Instructions and Loggings

This section will show you how to add instructions and loggings to your computational notebooks.

1. Add Instructions.

We add more complexity to the folder structure when we create many Python scripts, the data folder, and the log folder. Have a Markdown file (.md) that tells students what these scripts include as well as clear expectations (i.e., the Colab coding questions) of the activity. You can find the Markdown file question.md in my GitHub screenshot.

We usually have the students submit the homework Colab assignment on Canvas or Gradescope. It is much easier for BVI students to submit their answers on the Markdown file, instead of having to navigate multiple web platforms.

2. Add Loggings.

We also recommend adding loggings to your computational notebooks and the Python scripts. Loggings will be helpful for students to debug their code.

When you have a print statement, piping the logging output to a designated log folder is equally important. This practice provides a more flexible way to debug the code in the output file instead of the terminal. Scrolling up or copying-and-pasting the terminal output is not easy for screen reader users.

To log your output, please use the logging package and refer to this blog post.

3. Below is an example of logging in Python.

Note that we use logger.info to log the output. We include clear documentation of the question, housekeeping information, and step 1. The output is logged to ./log/section_1.log.

We also include an estimated running time for the key step. This is important for students with visual impairment to understand how long it takes to run the code, or they simply run into glitch in the server.

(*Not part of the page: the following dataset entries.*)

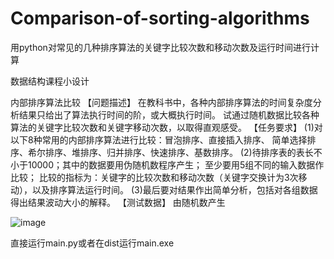 # Comparison-of-sorting-algorithms
用python对常见的几种排序算法的关键字比较次数和移动次数及运行时间进行计算

数据结构课程小设计

内部排序算法比较
【问题描述】
在教科书中，各种内部排序算法的时间复杂度分析结果只给出了算法执行时间的阶，或大概执行时间。
试通过随机数据比较各种算法的关键字比较次数和关键字移动次数，以取得直观感受。
【任务要求】
(1)对以下8种常用的内部排序算法进行比较：冒泡排序、直接插入排序、
简单选择排序、希尔排序、堆排序、归并排序、快速排序、基数排序。
(2)待排序表的表长不小于10000；其中的数据要用伪随机数程序产生；
至少要用5组不同的输入数据作比较；
比较的指标为：关键字的比较次数和移动次数（关键字交换计为3次移动），以及排序算法运行时间。
(3)最后要对结果作出简单分析，包括对各组数据得出结果波动大小的解释。
【测试数据】
由随机数产生

![image](https://user-images.githubusercontent.com/87610378/160761965-1bb77fb7-8f3a-422b-978b-e091ea9d38fb.png)

直接运行main.py或者在dist运行main.exe
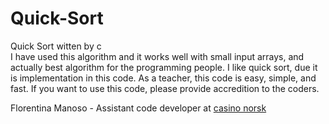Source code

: # Quick-Sort<br>
Quick Sort witten by c<br>
I have used this algorithm and it works well with small input arrays, and actually best algorithm for the programming people. 
I like quick sort, due it is implementation in this code. As a teacher, this code is easy, simple, and fast. If you want to use this code, please provide accredition to the coders. 

Florentina Manoso - Assistant code developer at <a href="https://energycasino.com/no/">casino norsk</a>
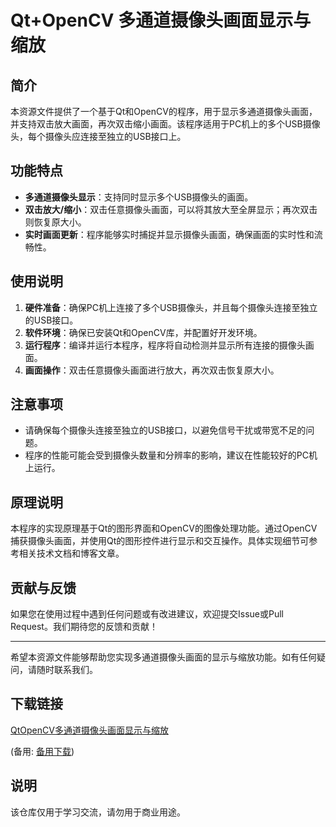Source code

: # Qt+OpenCV 多通道摄像头画面显示与缩放

## 简介

本资源文件提供了一个基于Qt和OpenCV的程序，用于显示多通道摄像头画面，并支持双击放大画面，再次双击缩小画面。该程序适用于PC机上的多个USB摄像头，每个摄像头应连接至独立的USB接口上。

## 功能特点

- **多通道摄像头显示**：支持同时显示多个USB摄像头的画面。
- **双击放大/缩小**：双击任意摄像头画面，可以将其放大至全屏显示；再次双击则恢复原大小。
- **实时画面更新**：程序能够实时捕捉并显示摄像头画面，确保画面的实时性和流畅性。

## 使用说明

1. **硬件准备**：确保PC机上连接了多个USB摄像头，并且每个摄像头连接至独立的USB接口。
2. **软件环境**：确保已安装Qt和OpenCV库，并配置好开发环境。
3. **运行程序**：编译并运行本程序，程序将自动检测并显示所有连接的摄像头画面。
4. **画面操作**：双击任意摄像头画面进行放大，再次双击恢复原大小。

## 注意事项

- 请确保每个摄像头连接至独立的USB接口，以避免信号干扰或带宽不足的问题。
- 程序的性能可能会受到摄像头数量和分辨率的影响，建议在性能较好的PC机上运行。

## 原理说明

本程序的实现原理基于Qt的图形界面和OpenCV的图像处理功能。通过OpenCV捕获摄像头画面，并使用Qt的图形控件进行显示和交互操作。具体实现细节可参考相关技术文档和博客文章。

## 贡献与反馈

如果您在使用过程中遇到任何问题或有改进建议，欢迎提交Issue或Pull Request。我们期待您的反馈和贡献！

---

希望本资源文件能够帮助您实现多通道摄像头画面的显示与缩放功能。如有任何疑问，请随时联系我们。

## 下载链接
[QtOpenCV多通道摄像头画面显示与缩放](https://pan.quark.cn/s/31f166c4bbf0) 

(备用: [备用下载](https://pan.baidu.com/s/1kmLRuXY29xRAMR7sVIePtw?pwd=3qga))

## 说明

该仓库仅用于学习交流，请勿用于商业用途。
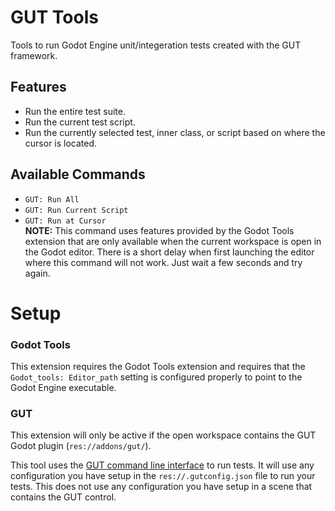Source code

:# GUT Tools
Tools to run Godot Engine unit/integeration tests created with the GUT framework.

## Features
* Run the entire test suite.
* Run the current test script.
* Run the currently selected test, inner class, or script based on where the cursor is located.

## Available Commands
* `GUT: Run All`
* `GUT: Run Current Script`
* `GUT: Run at Cursor` <br/>
__NOTE:__ This command uses features provided by the Godot Tools extension that are only available when the current workspace is open in the Godot editor.  There is a short delay when first launching the editor where this command will not work.  Just wait a few seconds and try again.


# Setup
### Godot Tools
This extension requires the Godot Tools extension and requires that the `Godot_tools: Editor_path` setting is configured properly to point to the Godot Engine executable.

### GUT
This extension will only be active if the open workspace contains the GUT Godot plugin (`res://addons/gut/`).

This tool uses the [GUT command line interface](https://github.com/bitwes/Gut/wiki/Command-Line) to run tests.  It will use any configuration you have setup in the `res://.gutconfig.json` file to run your tests.  This does not use any configuration you have setup in a scene that contains the GUT control.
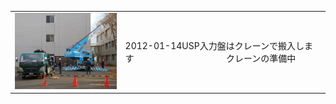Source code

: <table>
<tr>
<td>
<img src="../images/2012-01-15_084.jpg" width="400px" /> 
</td>
<td>
2012-01-14USP入力盤はクレーンで搬入します
　 　　　　　　　　　クレーンの準備中　</td>
</tr>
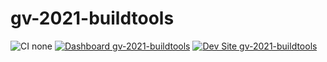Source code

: # gv-2021-buildtools

![CI none](https://img.shields.io/badge/ci-none-orange.svg)
[![Dashboard gv-2021-buildtools](https://img.shields.io/badge/dashboard-gv_2021_buildtools-yellow.svg)](https://dashboard.pantheon.io/sites/a7d4454d-5541-45d1-8042-807221611903#dev/code)
[![Dev Site gv-2021-buildtools](https://img.shields.io/badge/site-gv_2021_buildtools-blue.svg)](http://dev-gv-2021-buildtools.pantheonsite.io/)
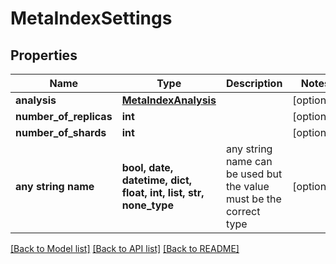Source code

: # MetaIndexSettings


## Properties
Name | Type | Description | Notes
------------ | ------------- | ------------- | -------------
**analysis** | [**MetaIndexAnalysis**](MetaIndexAnalysis.md) |  | [optional] 
**number_of_replicas** | **int** |  | [optional] 
**number_of_shards** | **int** |  | [optional] 
**any string name** | **bool, date, datetime, dict, float, int, list, str, none_type** | any string name can be used but the value must be the correct type | [optional]

[[Back to Model list]](../README.md#documentation-for-models) [[Back to API list]](../README.md#documentation-for-api-endpoints) [[Back to README]](../README.md)


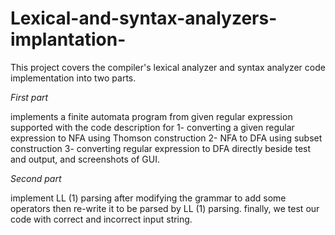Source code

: # Lexical-and-syntax-analyzers-implantation-
This project covers the compiler's lexical analyzer and syntax analyzer code implementation into two parts.

*First part*

implements a finite automata program from given regular expression supported with the code description for 
1-	converting a given regular expression to NFA using Thomson construction 
2-	NFA to DFA using subset construction 
3-	converting regular expression to DFA directly
beside test and output, and screenshots of GUI.

*Second part*

implement LL (1) parsing after modifying the grammar to add some operators then re-write it to be parsed by LL (1) parsing. 
finally, we test our code with correct and incorrect input string.


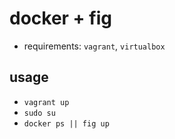 # docker + fig
 - requirements: `vagrant`, `virtualbox`

## usage
 - `vagrant up`
 - `sudo su`
 - `docker ps || fig up`
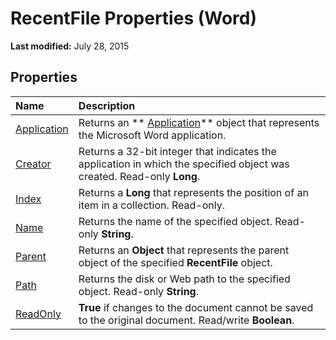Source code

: 
# RecentFile Properties (Word)

 **Last modified:** July 28, 2015


## Properties



|**Name**|**Description**|
|:-----|:-----|
| [Application](8a349ae6-64bd-363c-ebb8-70341f8ec579.md)|Returns an  ** [Application](d1cf6f8f-4e88-bf01-93b4-90a83f79cb44.md)** object that represents the Microsoft Word application.|
| [Creator](7e236d71-f591-cedd-d371-2e8ffb1e1070.md)|Returns a 32-bit integer that indicates the application in which the specified object was created. Read-only  **Long**.|
| [Index](2c98010d-1d86-8362-17d6-8a14092075ef.md)|Returns a  **Long** that represents the position of an item in a collection. Read-only.|
| [Name](249f548d-cf96-6cdc-39e6-2ff024212566.md)|Returns the name of the specified object. Read-only  **String**.|
| [Parent](65eda12c-14c0-0531-7979-0c11d6a7d4d8.md)|Returns an  **Object** that represents the parent object of the specified **RecentFile** object.|
| [Path](5fa6c504-0168-ea5b-8455-bb617a3ee236.md)|Returns the disk or Web path to the specified object. Read-only  **String**.|
| [ReadOnly](69c413bb-9758-06f8-05f1-318ec320fa82.md)| **True** if changes to the document cannot be saved to the original document. Read/write **Boolean**.|
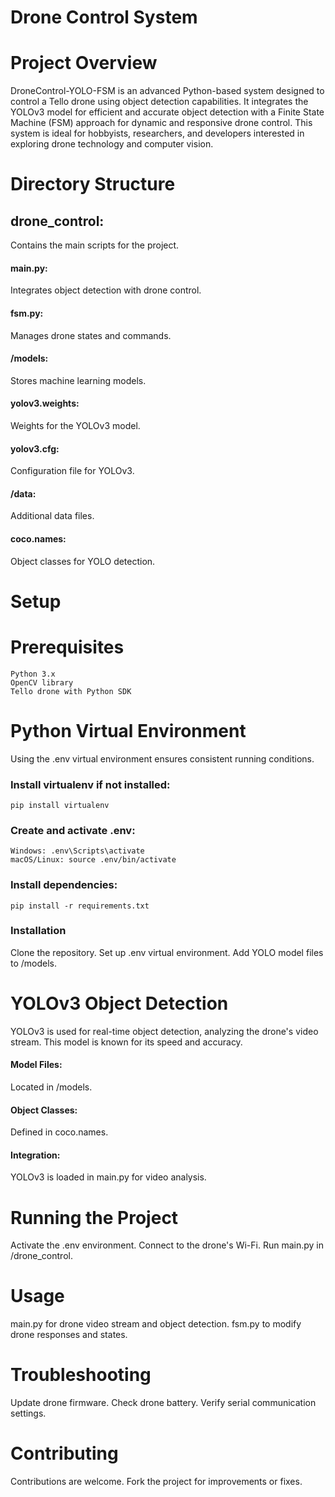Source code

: 
# Drone Control System

# Project Overview

<p> DroneControl-YOLO-FSM is an advanced Python-based system designed to control a Tello drone using object detection capabilities. It integrates the YOLOv3 model for efficient and accurate object detection with a Finite State Machine (FSM) approach for dynamic and responsive drone control. This system is ideal for hobbyists, researchers, and developers interested in exploring drone technology and computer vision. </p>

# Directory Structure

<h2> drone_control: </h2> Contains the main scripts for the project.
 <h4> main.py: </h4> Integrates object detection with drone control.
 <h4> fsm.py: </h4> Manages drone states and commands.
 <h4> /models: </h4> Stores machine learning models.
 <h4> yolov3.weights: </h4> Weights for the YOLOv3 model.
 <h4> yolov3.cfg: </h4> Configuration file for YOLOv3.
 <h4> /data: </h4> Additional data files.
 <h4> coco.names: </h4> Object classes for YOLO detection.

# Setup
  # Prerequisites
    Python 3.x
    OpenCV library
    Tello drone with Python SDK

# Python Virtual Environment
Using the .env virtual environment ensures consistent running conditions.

### Install virtualenv if not installed:
    pip install virtualenv

### Create and activate .env:
    Windows: .env\Scripts\activate
    macOS/Linux: source .env/bin/activate

### Install dependencies:
    pip install -r requirements.txt

### Installation
  Clone the repository.
  Set up .env virtual environment.
  Add YOLO model files to /models.

# YOLOv3 Object Detection
  YOLOv3 is used for real-time object detection, analyzing the drone's video stream. This model is known for its speed and accuracy.

 <h4> Model Files: </h4> Located in /models.
 <h4> Object Classes: </h4> Defined in coco.names.
 <h4> Integration: </h4>YOLOv3 is loaded in main.py for video analysis.

# Running the Project
  Activate the .env environment.
  Connect to the drone's Wi-Fi.
  Run main.py in /drone_control.

# Usage
  main.py for drone video stream and object detection.
  fsm.py to modify drone responses and states.

# Troubleshooting
  Update drone firmware.
  Check drone battery.
  Verify serial communication settings.

# Contributing
  Contributions are welcome. Fork the project for improvements or fixes.
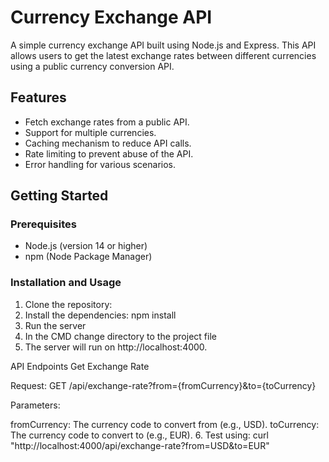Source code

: # Currency Exchange API

A simple currency exchange API built using Node.js and Express. This API allows users to get the latest exchange rates between different currencies using a public currency conversion API.

## Features

- Fetch exchange rates from a public API.
- Support for multiple currencies.
- Caching mechanism to reduce API calls.
- Rate limiting to prevent abuse of the API.
- Error handling for various scenarios.

## Getting Started

### Prerequisites

- Node.js (version 14 or higher)
- npm (Node Package Manager)

### Installation and Usage

1. Clone the repository:
2. Install the dependencies: npm install
3. Run the server
4. In the CMD change directory to the project file
5. The server will run on http://localhost:4000.

API Endpoints
Get Exchange Rate

Request: GET /api/exchange-rate?from={fromCurrency}&to={toCurrency}

Parameters:

fromCurrency: The currency code to convert from (e.g., USD).
toCurrency: The currency code to convert to (e.g., EUR).
6. Test using: curl "http://localhost:4000/api/exchange-rate?from=USD&to=EUR" 
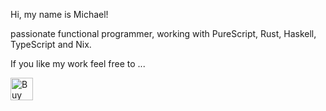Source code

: Hi, my name is Michael!

passionate functional programmer, working with PureScript, Rust, Haskell, TypeScript and Nix.



If you like my work feel free to ...

<a href='https://ko-fi.com/C0C3HQFRF' target='_blank'><img height='36' style='border:0px;height:36px;' src='https://storage.ko-fi.com/cdn/kofi4.png?v=3' border='0' alt='Buy Me a Coffee at ko-fi.com' /></a>
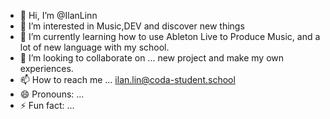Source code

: - 👋 Hi, I’m @IlanLinn
- 👀 I’m interested in Music,DEV and discover new things
- 🌱 I’m currently learning how to use Ableton Live to Produce Music, and a lot of new language with my school.
- 💞️ I’m looking to collaborate on ... new project and make my own experiences.
- 📫 How to reach me ... ilan.lin@coda-student.school
- 😄 Pronouns: ...
- ⚡ Fun fact: ...

<!---
IlanLinn/IlanLinn is a ✨ special ✨ repository because its `README.md` (this file) appears on your GitHub profile.
You can click the Preview link to take a look at your changes.
--->
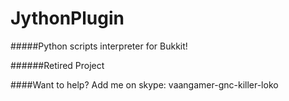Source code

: # JythonPlugin
#####Python scripts interpreter  for Bukkit!

######Retired Project

####Want to help?
Add me on skype: vaangamer-gnc-killer-loko
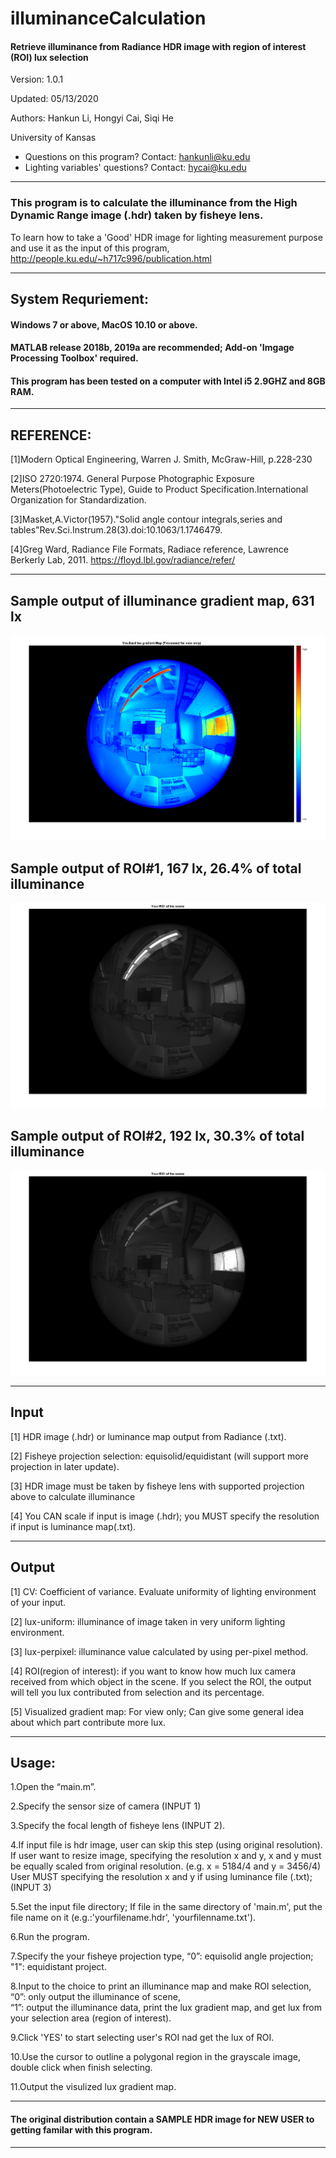 # illuminanceCalculation
#### Retrieve illuminance from Radiance HDR image with region of interest (ROI) lux selection

Version: 1.0.1

Updated: 05/13/2020	

Authors: Hankun Li, Hongyi Cai, Siqi He

University of Kansas	

* Questions on this program? Contact: hankunli@ku.edu 
* Lighting variables' questions? Contact: hycai@ku.edu 

----------------------------------------------------------------------------------------------------------------------
### This program is to calculate the illuminance from the High Dynamic Range image (.hdr) taken by fisheye lens.

To learn how to take a 'Good' HDR image for lighting measurement purpose and use it as the input of this program, http://people.ku.edu/~h717c996/publication.html

----------------------------------------------------------------------------------------------------------------------
## System Requriement:
 
#### Windows 7 or above, MacOS 10.10 or above.

#### MATLAB release 2018b, 2019a are recommended; Add-on 'Imgage Processing Toolbox' required.

#### This program has been tested on a computer with Intel i5 2.9GHZ and 8GB RAM.

-----------------------------------------------------------------------------------------------------------------------
## REFERENCE:

[1]Modern Optical Engineering, Warren J. Smith, McGraw-Hill, p.228-230

[2]ISO 2720:1974. General Purpose Photographic Exposure Meters(Photoelectric Type),
Guide to Product Specification.International Organization for Standardization.

[3]Masket,A.Victor(1957)."Solid angle contour integrals,series and tables"Rev.Sci.Instrum.28(3).doi:10.1063/1.1746479.

[4]Greg Ward, Radiance File Formats, Radiace reference, Lawrence Berkerly Lab, 2011. https://floyd.lbl.gov/radiance/refer/

-----------------------------------------------------------------------------------------------------------------------
## Sample output of illuminance gradient map, 631 lx
![Sample output of illuminance gradient map, 631 lx](https://github.com/Hanq416/illuminanceCalculation/blob/master/sample_pics/1.png)

## Sample output of ROI#1, 167 lx, 26.4% of total illuminance
![Sample output ROI#1](https://github.com/Hanq416/illuminanceCalculation/blob/master/sample_pics/2.jpg)

## Sample output of ROI#2, 192 lx, 30.3% of total illuminance
![Sample output ROI#2](https://github.com/Hanq416/illuminanceCalculation/blob/master/sample_pics/3.jpg)

-----------------------------------------------------------------------------------------------------------------------
## Input

[1] HDR image (.hdr) or luminance map output from Radiance (.txt).

[2] Fisheye projection selection: equisolid/equidistant (will support more projection in later update).

[3] HDR image must be taken by fisheye lens with supported projection above to calculate illuminance

[4] You CAN scale if input is image (.hdr); you MUST specify the resolution if input is luminance map(.txt).

-----------------------------------------------------------------------------------------------------------------------
## Output

[1] CV: Coefficient of variance. Evaluate uniformity of lighting environment of your input.

[2] lux-uniform: illuminance of image taken in very uniform lighting environment.

[3] lux-perpixel: illuminance value calculated by using per-pixel method.

[4] ROI(region of interest): if you want to know how much lux camera received from which object in the scene.
If you select the ROI, the output will tell you lux contributed from selection and its percentage.

[5] Visualized gradient map: For view only; Can give some general idea about which part contribute more lux.

------------------------------------------------------------------------------------------------------------------------
## Usage:

1.Open the “main.m”.

2.Specify the sensor size of camera (INPUT 1)

3.Specify the focal length of fisheye lens (INPUT 2).

4.If input file is hdr image, user can skip this step (using original resolution). 
  If user want to resize image, specifying the resolution x and y, x and y must be equally scaled from original resolution. (e.g. x = 5184/4 and y = 3456/4)
  User MUST specifying the resolution x and y if using luminance file (.txt);  (INPUT 3)

5.Set the input file directory; If file in the same directory of 'main.m', put the file name on it (e.g.:'yourfilename.hdr', 'yourfilenname.txt').

6.Run the program. 

7.Specify the your fisheye projection type, “0”: equisolid angle projection; "1": equidistant project.

8.Input to the choice to print an illuminance map and make ROI selection, “0”: only output the illuminance of scene,  
  “1”: output the illuminance data, print the lux gradient map, and get lux from your selection area (region of interest).

9.Click 'YES' to start selecting user's ROI nad get the lux of ROI.

10.Use the cursor to outline a polygonal region in the grayscale image, double click when finish selecting.

11.Output the visulized lux gradient map.

--------------------------------------------------------------------------------------------------------------------------
#### The original distribution contain a SAMPLE HDR image for NEW USER to getting familar with this program.

--------------------------------------------------------------------------------------------------------------------------
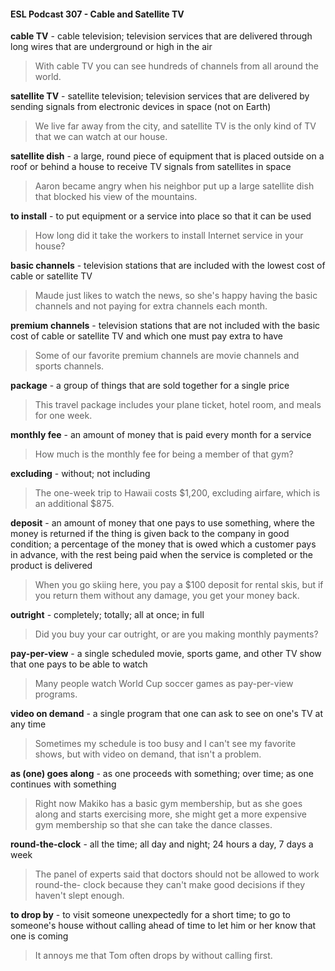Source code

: #### ESL Podcast 307 - Cable and Satellite TV

**cable TV** - cable television; television services that are delivered through long
wires that are underground or high in the air

> With cable TV you can see hundreds of channels from all around the world.

**satellite TV** - satellite television; television services that are delivered by
sending signals from electronic devices in space (not on Earth)

> We live far away from the city, and satellite TV is the only kind of TV that we
can watch at our house.

**satellite dish** - a large, round piece of equipment that is placed outside on a roof
or behind a house to receive TV signals from satellites in space

> Aaron became angry when his neighbor put up a large satellite dish that
blocked his view of the mountains.

**to install** - to put equipment or a service into place so that it can be used

> How long did it take the workers to install Internet service in your house?

**basic channels** - television stations that are included with the lowest cost of
cable or satellite TV

> Maude just likes to watch the news, so she's happy having the basic channels
and not paying for extra channels each month.

**premium channels** - television stations that are not included with the basic cost
of cable or satellite TV and which one must pay extra to have

> Some of our favorite premium channels are movie channels and sports
channels.

**package** - a group of things that are sold together for a single price

> This travel package includes your plane ticket, hotel room, and meals for one
week.

**monthly fee** - an amount of money that is paid every month for a service

> How much is the monthly fee for being a member of that gym?

**excluding** - without; not including

> The one-week trip to Hawaii costs $1,200, excluding airfare, which is an
additional $875.

**deposit** - an amount of money that one pays to use something, where the
money is returned if the thing is given back to the company in good condition; a
percentage of the money that is owed which a customer pays in advance, with
the rest being paid when the service is completed or the product is delivered

> When you go skiing here, you pay a $100 deposit for rental skis, but if you
return them without any damage, you get your money back.

**outright** - completely; totally; all at once; in full

> Did you buy your car outright, or are you making monthly payments?

**pay-per-view** - a single scheduled movie, sports game, and other TV show that
one pays to be able to watch

> Many people watch World Cup soccer games as pay-per-view programs.

**video on demand** - a single program that one can ask to see on one's TV at
any time

> Sometimes my schedule is too busy and I can't see my favorite shows, but with
video on demand, that isn't a problem.

**as (one) goes along** - as one proceeds with something; over time; as one
continues with something

> Right now Makiko has a basic gym membership, but as she goes along and
starts exercising more, she might get a more expensive gym membership so that
she can take the dance classes.

**round-the-clock** - all the time; all day and night; 24 hours a day, 7 days a week

> The panel of experts said that doctors should not be allowed to work round-the-
clock because they can't make good decisions if they haven't slept enough.

**to drop by** - to visit someone unexpectedly for a short time; to go to someone's
house without calling ahead of time to let him or her know that one is coming

> It annoys me that Tom often drops by without calling first.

# Question 1: How many titles of each type are in the IMDB dataset?
# Keywords: Dataframe API, SQL, group by, sort
# check ./log/section_1.log for the output

# Load libraries
import pyspark, logging
from pyspark.sql import *
from pyspark.sql.functions import *

## Housekeeping: setup code to read intermediate datasets
def script_filter(record):
    if record.name != __name__:
        return False
    return True
    
handler = logging.StreamHandler()
handler.filters = [script_filter]
logger = logging.getLogger(__name__)
logger.addHandler(handler)
fh = logging.FileHandler('./log/section_1.log', "w+")  # write to file
logger.setLevel(logging.INFO)
logger.addHandler(fh)

# Create a SparkSession
spark = SparkSession.builder.config("spark.driver.memory", "4g").getOrCreate()

# Load the datasets
Titles = spark.read.csv("data/title.basics.tsv", sep='\t', header=True)
Principals = spark.read.csv("data/title.principals.tsv", sep='\t', header=True)
## End of Housekeeping.

# This is the description in Google Colab as well.
# Step 1: IMDB lists many different kinds of media -- movies, video games, TV episodes, etc. Let's group the IMDB titles by titleType and count how many records exist belonging to each title type:
# The estimated running time is < 1 sec.
title_type_counts = Titles.groupBy("titleType") \
    .agg(count("*").alias("numTitles")) \
    .sort(desc("numTitles"))

# Log the output
logger.info("Step 1: {}".format(title_type_counts))